-- ARTICLE --
# bubbles on emulsion



## gigan480 (Jan 18, 2011)

Hi i just tried putting photo emulsion onto my screens for the first time and to be honest it went badly lol. first screen i applied the emulsion to had a small hair on it and so i applied another layer to the screen after picking it off which made it too thick. the second screen i applied just one coat but what i noticed on both screens was they had small bubbles on it. im just wondering if its normal for this to happen because im sure they would cause small holes which would ruin any prints i do. do you think it could be down to using emulsion that was just mixed (although i never noticed any bubbles in the tub or scoop coater) or not using enough pressure when coating the screen?


----------



## fullthrottle (Mar 21, 2010)

What kind of emulsion are you using? It sounds like you are mixing it?

How often to you plan on making screens?

I use the 1 step emulsion that is already mixed. I've never had a problem with it. Works great for me.


----------



## Celtic (Feb 19, 2008)

gigan480 said:


> Hi i just tried putting photo emulsion onto my screens for the first time and to be honest it went badly lol. first screen i applied the emulsion to had a small hair on it and so i applied another layer to the screen after picking it off which made it too thick. the second screen i applied just one coat but what i noticed on both screens was they had small bubbles on it. im just wondering if its normal for this to happen because im sure they would cause small holes which would ruin any prints i do. do you think it could be down to using emulsion that was just mixed (although i never noticed any bubbles in the tub or scoop coater) or not using enough pressure when coating the screen?


 
Yes, if you just mixed your emulsion, you want to let it sit for a 4-6 hours before you use it.

-- SET OF TASKS --
a) Please retype the stretch of the emulsion bubbles thread from "What kind of" through "great for me.".
b) Carry on the thread about bubbles in screen emulsion from the point where it ends.
The data that comes after this thread has nothing to do with it.

-- EXTRACTED INFORMATION --
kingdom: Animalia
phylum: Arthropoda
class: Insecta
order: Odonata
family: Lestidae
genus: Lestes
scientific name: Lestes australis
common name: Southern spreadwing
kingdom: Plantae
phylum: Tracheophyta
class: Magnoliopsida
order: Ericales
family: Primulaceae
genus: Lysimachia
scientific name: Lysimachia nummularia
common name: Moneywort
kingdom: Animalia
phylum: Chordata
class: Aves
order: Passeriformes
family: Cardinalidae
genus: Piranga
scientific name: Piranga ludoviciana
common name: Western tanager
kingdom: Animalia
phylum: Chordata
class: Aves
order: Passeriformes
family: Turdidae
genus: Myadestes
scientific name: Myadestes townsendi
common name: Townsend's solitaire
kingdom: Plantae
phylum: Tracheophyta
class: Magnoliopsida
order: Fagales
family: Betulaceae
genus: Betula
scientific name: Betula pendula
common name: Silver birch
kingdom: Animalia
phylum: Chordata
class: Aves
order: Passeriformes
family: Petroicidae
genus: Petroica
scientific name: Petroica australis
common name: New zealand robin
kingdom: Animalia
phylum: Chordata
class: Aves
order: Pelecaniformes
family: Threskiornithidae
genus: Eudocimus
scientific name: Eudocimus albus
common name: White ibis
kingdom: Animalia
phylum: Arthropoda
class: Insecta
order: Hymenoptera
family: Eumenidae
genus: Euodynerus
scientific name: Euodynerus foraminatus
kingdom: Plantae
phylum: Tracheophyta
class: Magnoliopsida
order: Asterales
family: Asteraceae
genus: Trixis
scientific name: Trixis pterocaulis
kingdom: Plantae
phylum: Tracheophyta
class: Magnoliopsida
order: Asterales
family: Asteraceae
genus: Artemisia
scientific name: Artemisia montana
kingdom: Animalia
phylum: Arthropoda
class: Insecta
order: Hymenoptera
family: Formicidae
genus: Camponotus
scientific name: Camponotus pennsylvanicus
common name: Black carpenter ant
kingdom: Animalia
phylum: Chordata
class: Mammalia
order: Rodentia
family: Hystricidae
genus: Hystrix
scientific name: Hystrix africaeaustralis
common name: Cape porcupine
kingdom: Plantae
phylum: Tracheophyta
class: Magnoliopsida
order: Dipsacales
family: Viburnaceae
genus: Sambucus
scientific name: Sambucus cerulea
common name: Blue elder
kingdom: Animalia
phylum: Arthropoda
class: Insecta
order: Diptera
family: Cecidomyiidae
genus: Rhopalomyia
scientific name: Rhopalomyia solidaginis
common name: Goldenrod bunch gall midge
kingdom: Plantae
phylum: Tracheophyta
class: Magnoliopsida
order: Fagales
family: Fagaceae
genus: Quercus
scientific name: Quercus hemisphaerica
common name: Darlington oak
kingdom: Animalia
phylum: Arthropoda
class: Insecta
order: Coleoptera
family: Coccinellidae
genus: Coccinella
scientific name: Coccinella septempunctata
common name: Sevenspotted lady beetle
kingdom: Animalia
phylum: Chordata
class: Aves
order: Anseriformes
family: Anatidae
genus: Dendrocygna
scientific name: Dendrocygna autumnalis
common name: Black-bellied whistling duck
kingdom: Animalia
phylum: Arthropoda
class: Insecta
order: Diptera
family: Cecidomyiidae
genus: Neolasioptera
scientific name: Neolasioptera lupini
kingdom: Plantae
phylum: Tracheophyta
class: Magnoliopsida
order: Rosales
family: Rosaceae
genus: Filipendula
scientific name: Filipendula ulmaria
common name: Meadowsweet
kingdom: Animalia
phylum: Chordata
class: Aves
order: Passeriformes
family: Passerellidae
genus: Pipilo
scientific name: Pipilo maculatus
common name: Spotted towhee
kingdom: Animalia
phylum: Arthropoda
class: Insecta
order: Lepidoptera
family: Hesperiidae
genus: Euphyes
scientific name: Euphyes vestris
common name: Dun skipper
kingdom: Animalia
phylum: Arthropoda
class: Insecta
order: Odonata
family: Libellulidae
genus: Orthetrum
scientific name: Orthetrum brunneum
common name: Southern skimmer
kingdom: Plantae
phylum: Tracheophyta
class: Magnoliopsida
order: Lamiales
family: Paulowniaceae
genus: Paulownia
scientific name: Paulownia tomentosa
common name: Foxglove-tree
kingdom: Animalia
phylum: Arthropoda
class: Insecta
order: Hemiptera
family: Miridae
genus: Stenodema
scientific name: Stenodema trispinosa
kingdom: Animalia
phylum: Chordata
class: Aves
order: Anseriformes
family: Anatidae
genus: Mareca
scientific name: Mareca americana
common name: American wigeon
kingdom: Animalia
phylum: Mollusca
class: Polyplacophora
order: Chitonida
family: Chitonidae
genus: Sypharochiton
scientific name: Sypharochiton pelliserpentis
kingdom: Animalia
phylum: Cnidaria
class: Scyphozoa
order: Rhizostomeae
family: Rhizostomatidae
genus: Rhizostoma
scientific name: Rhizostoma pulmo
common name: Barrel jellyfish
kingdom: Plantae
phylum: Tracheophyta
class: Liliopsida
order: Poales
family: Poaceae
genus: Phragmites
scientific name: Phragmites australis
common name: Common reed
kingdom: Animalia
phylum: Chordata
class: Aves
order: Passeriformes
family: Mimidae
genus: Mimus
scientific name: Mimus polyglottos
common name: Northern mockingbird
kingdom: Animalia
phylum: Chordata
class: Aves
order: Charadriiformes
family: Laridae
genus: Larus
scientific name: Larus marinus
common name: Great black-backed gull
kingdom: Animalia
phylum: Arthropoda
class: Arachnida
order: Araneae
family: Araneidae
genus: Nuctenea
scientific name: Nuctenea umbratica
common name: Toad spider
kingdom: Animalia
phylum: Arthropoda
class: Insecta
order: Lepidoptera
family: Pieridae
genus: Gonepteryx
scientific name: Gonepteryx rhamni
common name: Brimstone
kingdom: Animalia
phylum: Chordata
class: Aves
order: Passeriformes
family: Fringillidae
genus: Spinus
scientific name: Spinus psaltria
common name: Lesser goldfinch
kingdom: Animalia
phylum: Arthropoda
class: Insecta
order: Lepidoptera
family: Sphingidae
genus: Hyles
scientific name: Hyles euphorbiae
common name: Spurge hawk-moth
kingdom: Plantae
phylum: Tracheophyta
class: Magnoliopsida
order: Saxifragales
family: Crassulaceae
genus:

-- SOLVED TASKS --
a)
What kind of emulsion are you using? It sounds like you are mixing it?

How often to you plan on making screens?

I use the 1 step emulsion that is already mixed. I've never had a problem with it. Works great for me.

b)
Because yeah, you will have bubbles. 
Also, it sounds like you're laying on your emulsion too thickly. Try using the sharp edge of the scoop coater, not the rounded side. Rounded side is for laying on thicker.
Remember, you want your scoop coater to make a screeching sound as your pull it up the screen.
And, no, it's not normal to have the bubbles in your screen.
keep at it, you'll get it.
check youtube too. Ryonet does a video on applying emulsion, I believe. They also sell a 6hr dvd on screenprinting, that is really helpful. Well worth the $50.


----------



## gigan480 (Jan 18, 2011)

yeah fullthrottle its an emulsion that needs to be mixed. i got it with my screen printing kit but i have completely forgot what brand it was sorry. thanks for the advice celtic, the first screen did have two coats which looked like too much. it was starting to drip even when i was using the scoop coater to scrape it off. i used the sharp side of the scoop coater on the second screen and it came out okay but could be better. do you have to apply loads of pressure to the screen when using the scoop coater, because i saw a video of someone applying emulsion and it didn't seem like he was using that much force.


----------



## Celtic (Feb 19, 2008)

gigan480 said:


> yeah fullthrottle its an emulsion that needs to be mixed. i got it with my screen printing kit but i have completely forgot what brand it was sorry. thanks for the advice celtic, the first screen did have two coats which looked like too much. it was starting to drip even when i was using the scoop coater to scrape it off. i used the sharp side of the scoop coater on the second screen and it came out okay but could be better. do you have to apply loads of pressure to the screen when using the scoop coater, because i saw a video of someone applying emulsion and it didn't seem like he was using that much force.


 
You don't have to apply lots of pressure, but you want to apply inward as well as upward pressure. 
Like I mentioned before, you want the scoop coater to squeal as you pull it up the screen. You're not trying to apply a heavy coat of emulsion. And, when you get the bubbles forming after applying your emulsion, yeah, you're putting on too heavy a coat.
Remember too, that you want to first apply your emulsion on the shirt side, then on the ink side last.

keep at it, you'll get it. 
do look at youtube and ryonet's video on applying emulsion, that'll help to see it done too.


----------



## selanac (Jan 8, 2007)

As Celtic said, after mixing you want to let it sit for a few hours to over night. I usually let it sit over night. 

Also, if you use a Scoop Coater, let the Emulsion poor forward so it's spilling out from the coater to the screen. You'll know what I mean when you do it a few times.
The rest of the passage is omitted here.